Huntington's disease is an inherited progressive disorder of the brain that is first manifest on average around age 40, but symptoms can begin in rare instances in childhood or as late as in the 80s.
The three major symptoms are abnormal function of the nerves controlling muscles, deterioration of intellectual function (dementia) and emotional difficulties. All develop slowly and worsen gradually.
About a third of patients with Huntington's disease suffer from depression, and obsessive-compulsive disorder is fairly common. These psychiatric problems may precede the other symptoms by many years and can be quite troublesome.
The most obvious and characteristic symptoms are repetitive, involuntary movements that eventually become almost constant. These jerky, twisting movements of the eyes, hands, fingers and limbs are referred to as chorea. Over times the afflicted individual develops severe, disabling lack of coordination due to loss of control of voluntary movements.

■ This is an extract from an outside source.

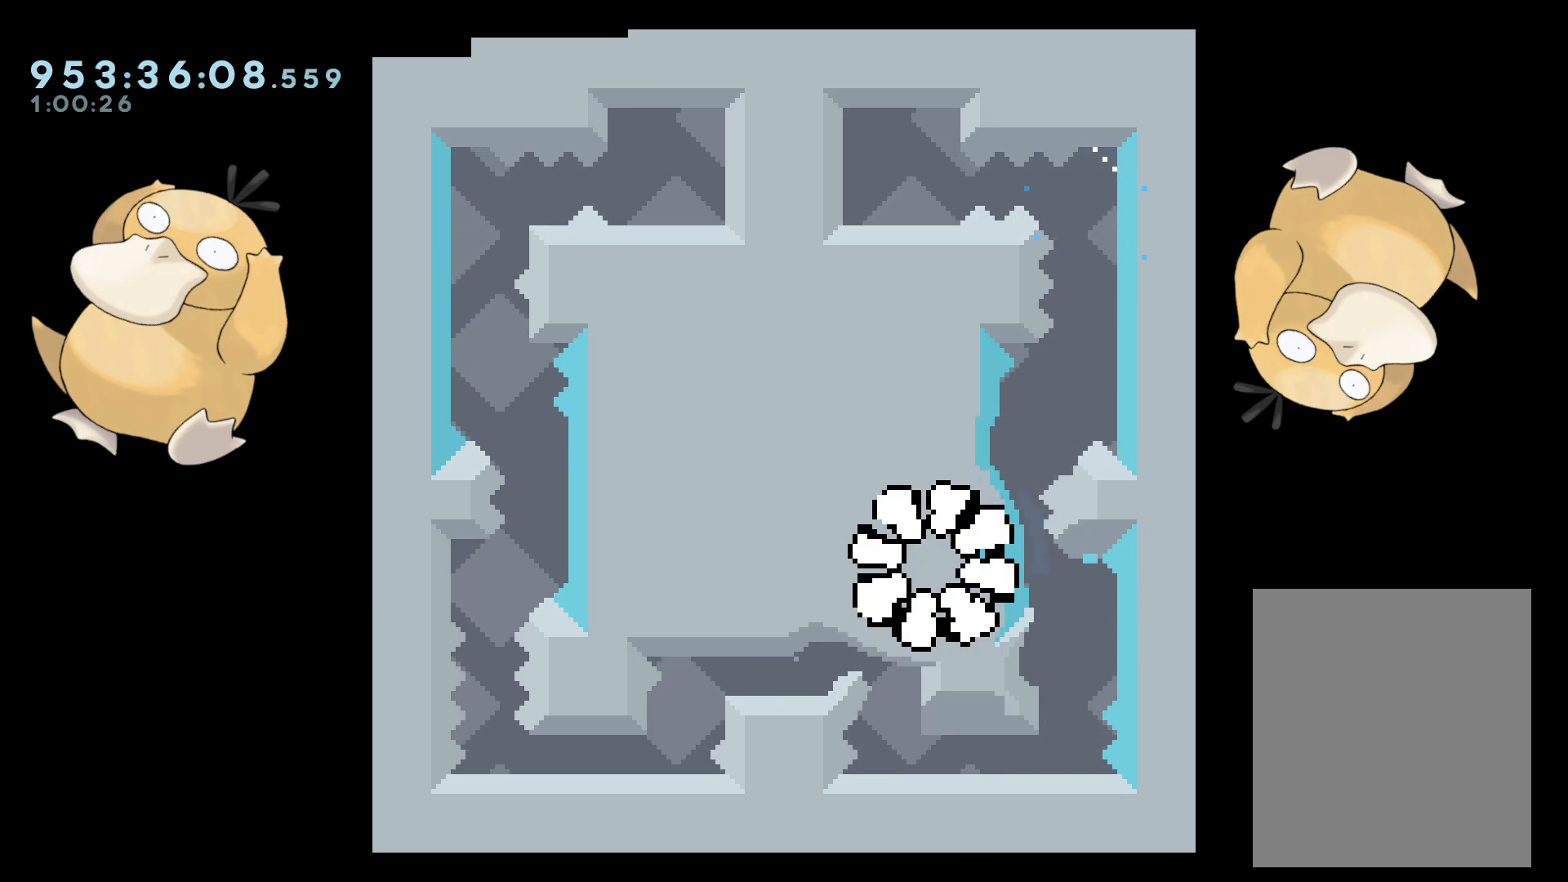
{"buttons": [], "left_stick": "center", "right_stick": "center", "events": []}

These disturbances of muscle function are accompanied by a relentless loss of intellectual ability.
Huntington's disease is inherited as an autosomal, dominant trait; that is, there is a 50-50 chance that any child of either an affected mother or father will inherit the disorder.
From a practical viewpoint, a readily available genetic test makes it possible to diagnose the disease with absolute certainty, and to identify those who are destined to develop it later in life. Many people with a proven family history of Huntington's disease are reluctant to undergo genetic testing because of an understandable concern about the effect this information may have on their health insurance, as well as fears ++ about the impact of learning that they will eventually be afflicted with a devastating disease for which there is no treatment.
It is worthwhile to note, however, that those who have learned that they have inherited the disorder have generally weathered this knowledge without major psychiatric fallout, and those who have found out that they are unaffected are obviously greatly relieved.
Dr. Margolis is professor of medicine and biological chemistry at the Johns Hopkins School of Medicine.